DATA FOR THIS EXERCISE:

◆ ◆ ◆ ◆

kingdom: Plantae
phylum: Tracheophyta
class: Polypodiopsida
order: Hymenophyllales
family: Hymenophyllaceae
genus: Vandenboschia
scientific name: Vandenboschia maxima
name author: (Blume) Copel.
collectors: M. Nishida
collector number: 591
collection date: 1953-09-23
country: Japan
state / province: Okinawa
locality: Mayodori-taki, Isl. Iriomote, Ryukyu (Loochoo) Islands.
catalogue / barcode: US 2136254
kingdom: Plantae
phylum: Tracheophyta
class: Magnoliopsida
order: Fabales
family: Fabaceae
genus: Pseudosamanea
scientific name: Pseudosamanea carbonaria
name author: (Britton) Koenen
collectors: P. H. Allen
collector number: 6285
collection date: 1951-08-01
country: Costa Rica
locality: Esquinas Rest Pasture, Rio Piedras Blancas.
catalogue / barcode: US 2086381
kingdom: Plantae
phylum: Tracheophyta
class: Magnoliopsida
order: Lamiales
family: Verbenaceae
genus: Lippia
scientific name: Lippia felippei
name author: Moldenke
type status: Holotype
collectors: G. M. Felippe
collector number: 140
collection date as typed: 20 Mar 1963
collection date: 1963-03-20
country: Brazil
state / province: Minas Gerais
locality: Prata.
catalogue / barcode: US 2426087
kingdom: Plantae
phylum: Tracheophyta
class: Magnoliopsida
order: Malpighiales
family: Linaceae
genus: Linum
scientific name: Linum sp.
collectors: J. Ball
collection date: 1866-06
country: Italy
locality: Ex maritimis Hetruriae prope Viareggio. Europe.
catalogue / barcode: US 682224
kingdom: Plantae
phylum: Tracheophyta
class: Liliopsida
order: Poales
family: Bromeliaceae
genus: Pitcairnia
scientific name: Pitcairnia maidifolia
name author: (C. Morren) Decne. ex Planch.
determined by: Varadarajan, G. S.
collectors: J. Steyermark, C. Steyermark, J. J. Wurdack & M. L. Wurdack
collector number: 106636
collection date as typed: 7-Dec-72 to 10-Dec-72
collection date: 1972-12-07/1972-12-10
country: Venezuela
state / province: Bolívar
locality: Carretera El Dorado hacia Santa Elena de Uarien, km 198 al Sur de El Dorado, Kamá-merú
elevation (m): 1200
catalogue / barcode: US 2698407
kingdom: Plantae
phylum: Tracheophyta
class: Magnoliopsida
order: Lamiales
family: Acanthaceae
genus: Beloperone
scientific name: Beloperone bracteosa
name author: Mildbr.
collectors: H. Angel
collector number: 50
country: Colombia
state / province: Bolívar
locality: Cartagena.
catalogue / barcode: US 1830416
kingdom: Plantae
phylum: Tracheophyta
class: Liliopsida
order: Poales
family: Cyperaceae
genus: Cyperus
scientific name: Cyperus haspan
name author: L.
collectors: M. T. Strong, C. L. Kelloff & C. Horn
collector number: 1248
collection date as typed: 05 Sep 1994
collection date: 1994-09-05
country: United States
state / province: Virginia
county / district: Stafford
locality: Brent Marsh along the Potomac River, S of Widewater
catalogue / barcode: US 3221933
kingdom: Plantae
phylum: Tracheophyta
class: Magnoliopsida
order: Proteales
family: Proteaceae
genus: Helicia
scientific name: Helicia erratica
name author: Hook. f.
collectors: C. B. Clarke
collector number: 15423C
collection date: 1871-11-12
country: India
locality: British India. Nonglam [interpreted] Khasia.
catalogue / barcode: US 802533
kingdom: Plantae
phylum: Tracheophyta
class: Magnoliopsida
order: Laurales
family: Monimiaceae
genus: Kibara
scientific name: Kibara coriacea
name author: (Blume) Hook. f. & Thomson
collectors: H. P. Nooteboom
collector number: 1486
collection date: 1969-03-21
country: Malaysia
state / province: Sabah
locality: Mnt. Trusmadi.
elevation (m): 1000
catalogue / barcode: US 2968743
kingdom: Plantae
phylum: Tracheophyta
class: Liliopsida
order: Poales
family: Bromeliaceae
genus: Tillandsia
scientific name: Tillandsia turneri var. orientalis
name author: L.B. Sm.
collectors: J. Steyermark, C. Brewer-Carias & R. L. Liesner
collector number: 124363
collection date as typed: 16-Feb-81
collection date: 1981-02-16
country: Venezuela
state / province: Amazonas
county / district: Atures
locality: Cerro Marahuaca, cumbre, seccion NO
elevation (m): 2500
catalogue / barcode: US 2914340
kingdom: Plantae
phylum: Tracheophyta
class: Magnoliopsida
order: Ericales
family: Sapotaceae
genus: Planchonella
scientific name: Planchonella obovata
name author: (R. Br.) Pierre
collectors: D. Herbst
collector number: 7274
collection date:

◆ ◆ ◆ ◆

YOUR TASK:
Please output every line of the data above as a Markdown table with two columns, Number and Line, leaving out blank lines.

TASK ANSWER:
| Number | Line |
|---|---|
| 1 | kingdom: Plantae |
| 2 | phylum: Tracheophyta |
| 3 | class: Polypodiopsida |
| 4 | order: Hymenophyllales |
| 5 | family: Hymenophyllaceae |
| 6 | genus: Vandenboschia |
| 7 | scientific name: Vandenboschia maxima |
| 8 | name author: (Blume) Copel. |
| 9 | collectors: M. Nishida |
| 10 | collector number: 591 |
| 11 | collection date: 1953-09-23 |
| 12 | country: Japan |
| 13 | state / province: Okinawa |
| 14 | locality: Mayodori-taki, Isl. Iriomote, Ryukyu (Loochoo) Islands. |
| 15 | catalogue / barcode: US 2136254 |
| 16 | kingdom: Plantae |
| 17 | phylum: Tracheophyta |
| 18 | class: Magnoliopsida |
| 19 | order: Fabales |
| 20 | family: Fabaceae |
| 21 | genus: Pseudosamanea |
| 22 | scientific name: Pseudosamanea carbonaria |
| 23 | name author: (Britton) Koenen |
| 24 | collectors: P. H. Allen |
| 25 | collector number: 6285 |
| 26 | collection date: 1951-08-01 |
| 27 | country: Costa Rica |
| 28 | locality: Esquinas Rest Pasture, Rio Piedras Blancas. |
| 29 | catalogue / barcode: US 2086381 |
| 30 | kingdom: Plantae |
| 31 | phylum: Tracheophyta |
| 32 | class: Magnoliopsida |
| 33 | order: Lamiales |
| 34 | family: Verbenaceae |
| 35 | genus: Lippia |
| 36 | scientific name: Lippia felippei |
| 37 | name author: Moldenke |
| 38 | type status: Holotype |
| 39 | collectors: G. M. Felippe |
| 40 | collector number: 140 |
| 41 | collection date as typed: 20 Mar 1963 |
| 42 | collection date: 1963-03-20 |
| 43 | country: Brazil |
| 44 | state / province: Minas Gerais |
| 45 | locality: Prata. |
| 46 | catalogue / barcode: US 2426087 |
| 47 | kingdom: Plantae |
| 48 | phylum: Tracheophyta |
| 49 | class: Magnoliopsida |
| 50 | order: Malpighiales |
| 51 | family: Linaceae |
| 52 | genus: Linum |
| 53 | scientific name: Linum sp. |
| 54 | collectors: J. Ball |
| 55 | collection date: 1866-06 |
| 56 | country: Italy |
| 57 | locality: Ex maritimis Hetruriae prope Viareggio. Europe. |
| 58 | catalogue / barcode: US 682224 |
| 59 | kingdom: Plantae |
| 60 | phylum: Tracheophyta |
| 61 | class: Liliopsida |
| 62 | order: Poales |
| 63 | family: Bromeliaceae |
| 64 | genus: Pitcairnia |
| 65 | scientific name: Pitcairnia maidifolia |
| 66 | name author: (C. Morren) Decne. ex Planch. |
| 67 | determined by: Varadarajan, G. S. |
| 68 | collectors: J. Steyermark, C. Steyermark, J. J. Wurdack & M. L. Wurdack |
| 69 | collector number: 106636 |
| 70 | collection date as typed: 7-Dec-72 to 10-Dec-72 |
| 71 | collection date: 1972-12-07/1972-12-10 |
| 72 | country: Venezuela |
| 73 | state / province: Bolívar |
| 74 | locality: Carretera El Dorado hacia Santa Elena de Uarien, km 198 al Sur de El Dorado, Kamá-merú |
| 75 | elevation (m): 1200 |
| 76 | catalogue / barcode: US 2698407 |
| 77 | kingdom: Plantae |
| 78 | phylum: Tracheophyta |
| 79 | class: Magnoliopsida |
| 80 | order: Lamiales |
| 81 | family: Acanthaceae |
| 82 | genus: Beloperone |
| 83 | scientific name: Beloperone bracteosa |
| 84 | name author: Mildbr. |
| 85 | collectors: H. Angel |
| 86 | collector number: 50 |
| 87 | country: Colombia |
| 88 | state / province: Bolívar |
| 89 | locality: Cartagena. |
| 90 | catalogue / barcode: US 1830416 |
| 91 | kingdom: Plantae |
| 92 | phylum: Tracheophyta |
| 93 | class: Liliopsida |
| 94 | order: Poales |
| 95 | family: Cyperaceae |
| 96 | genus: Cyperus |
| 97 | scientific name: Cyperus haspan |
| 98 | name author: L. |
| 99 | collectors: M. T. Strong, C. L. Kelloff & C. Horn |
| 100 | collector number: 1248 |
| 101 | collection date as typed: 05 Sep 1994 |
| 102 | collection date: 1994-09-05 |
| 103 | country: United States |
| 104 | state / province: Virginia |
| 105 | county / district: Stafford |
| 106 | locality: Brent Marsh along the Potomac River, S of Widewater |
| 107 | catalogue / barcode: US 3221933 |
| 108 | kingdom: Plantae |
| 109 | phylum: Tracheophyta |
| 110 | class: Magnoliopsida |
| 111 | order: Proteales |
| 112 | family: Proteaceae |
| 113 | genus: Helicia |
| 114 | scientific name: Helicia erratica |
| 115 | name author: Hook. f. |
| 116 | collectors: C. B. Clarke |
| 117 | collector number: 15423C |
| 118 | collection date: 1871-11-12 |
| 119 | country: India |
| 120 | locality: British India. Nonglam [interpreted] Khasia. |
| 121 | catalogue / barcode: US 802533 |
| 122 | kingdom: Plantae |
| 123 | phylum: Tracheophyta |
| 124 | class: Magnoliopsida |
| 125 | order: Laurales |
| 126 | family: Monimiaceae |
| 127 | genus: Kibara |
| 128 | scientific name: Kibara coriacea |
| 129 | name author: (Blume) Hook. f. & Thomson |
| 130 | collectors: H. P. Nooteboom |
| 131 | collector number: 1486 |
| 132 | collection date: 1969-03-21 |
| 133 | country: Malaysia |
| 134 | state / province: Sabah |
| 135 | locality: Mnt. Trusmadi. |
| 136 | elevation (m): 1000 |
| 137 | catalogue / barcode: US 2968743 |
| 138 | kingdom: Plantae |
| 139 | phylum: Tracheophyta |
| 140 | class: Liliopsida |
| 141 | order: Poales |
| 142 | family: Bromeliaceae |
| 143 | genus: Tillandsia |
| 144 | scientific name: Tillandsia turneri var. orientalis |
| 145 | name author: L.B. Sm. |
| 146 | collectors: J. Steyermark, C. Brewer-Carias & R. L. Liesner |
| 147 | collector number: 124363 |
| 148 | collection date as typed: 16-Feb-81 |
| 149 | collection date: 1981-02-16 |
| 150 | country: Venezuela |
| 151 | state / province: Amazonas |
| 152 | county / district: Atures |
| 153 | locality: Cerro Marahuaca, cumbre, seccion NO |
| 154 | elevation (m): 2500 |
| 155 | catalogue / barcode: US 2914340 |
| 156 | kingdom: Plantae |
| 157 | phylum: Tracheophyta |
| 158 | class: Magnoliopsida |
| 159 | order: Ericales |
| 160 | family: Sapotaceae |
| 161 | genus: Planchonella |
| 162 | scientific name: Planchonella obovata |
| 163 | name author: (R. Br.) Pierre |
| 164 | collectors: D. Herbst |
| 165 | collector number: 7274 |
| 166 | collection date: |